▸ **Seitenauszug**:
::::::::
# Remote Destop auf Linux



## SaschaRogmann (18. März 2007)

Moin ersmal,

Kann man auf Debian linux eine Remote destop instailieren und wenn ja wo bekomme ich die?




Mfg Sascha Rogmann


----------



## forsterm (18. März 2007)

Hallo,
mit RealVNC sollte es klappen.

mfg
forsterm


----------



## Matthias Reitinger (18. März 2007)

Hallo,

das Zauberwort heißt hier VNC. Unter Debian könnte man hier beispielsweise die Pakete vncserver und/oder xvncviewer verwenden.

Grüße,
Matthias


----------



## SaschaRogmann (18. März 2007)

gibt es da keine andere möglichteit 

ich minte richtig remote nicht irgentwie mit vnc......


----------



## Matthias Reitinger (18. März 2007)

SaschaRogmann hat gesagt.:


> gibt es da keine andere möglichteit
> 
> ich minte richtig remote nicht irgentwie mit vnc......


Was passt dir denn nicht an VNC? Was meinst du mit „richtig remote“?

Grüße,
Matthias


----------



## SaschaRogmann (18. März 2007)

Ich meine so richtig wie windows remote oder so änlich gegen VNC habe ich nichts aber ich kann es nicht instalieren (keine befehle und so..)


----------



## Matthias Reitinger (18. März 2007)
::::::::
▸ **Aufgabe**:
Schreibe den Forumsthread über Remote Desktop unter Debian vollständig und unverändert ab. Die Einträge stammen aus einer anderen Quelle als der Forumsthread.

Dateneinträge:
::::::::
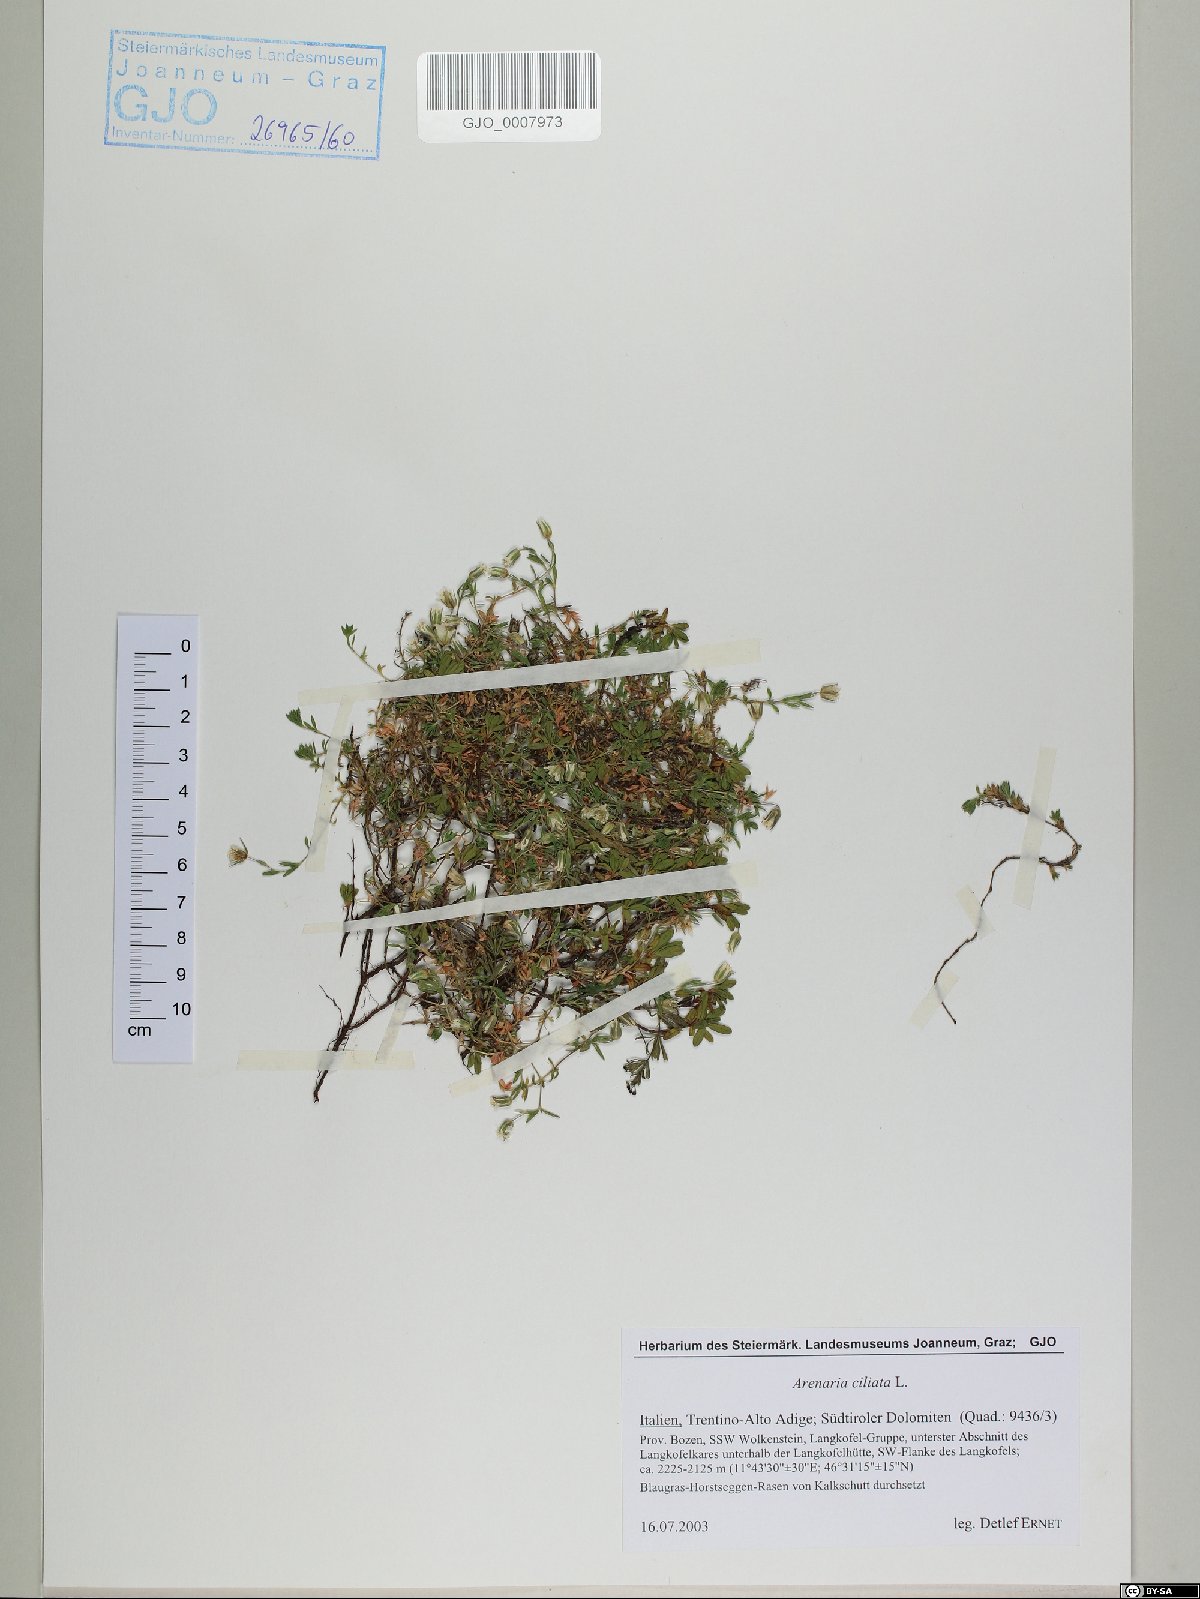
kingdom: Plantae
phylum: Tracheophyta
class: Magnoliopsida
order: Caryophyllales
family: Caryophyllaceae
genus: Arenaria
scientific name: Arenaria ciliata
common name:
::::::::
▸ **Lösung**:
# Remote Destop auf Linux



## SaschaRogmann (18. März 2007)

Moin ersmal,

Kann man auf Debian linux eine Remote destop instailieren und wenn ja wo bekomme ich die?




Mfg Sascha Rogmann


----------



## forsterm (18. März 2007)

Hallo,
mit RealVNC sollte es klappen.

mfg
forsterm


----------



## Matthias Reitinger (18. März 2007)

Hallo,

das Zauberwort heißt hier VNC. Unter Debian könnte man hier beispielsweise die Pakete vncserver und/oder xvncviewer verwenden.

Grüße,
Matthias


----------



## SaschaRogmann (18. März 2007)

gibt es da keine andere möglichteit 

ich minte richtig remote nicht irgentwie mit vnc......


----------



## Matthias Reitinger (18. März 2007)

SaschaRogmann hat gesagt.:


> gibt es da keine andere möglichteit
> 
> ich minte richtig remote nicht irgentwie mit vnc......


Was passt dir denn nicht an VNC? Was meinst du mit „richtig remote“?

Grüße,
Matthias


----------



## SaschaRogmann (18. März 2007)

Ich meine so richtig wie windows remote oder so änlich gegen VNC habe ich nichts aber ich kann es nicht instalieren (keine befehle und so..)


----------



## Matthias Reitinger (18. März 2007)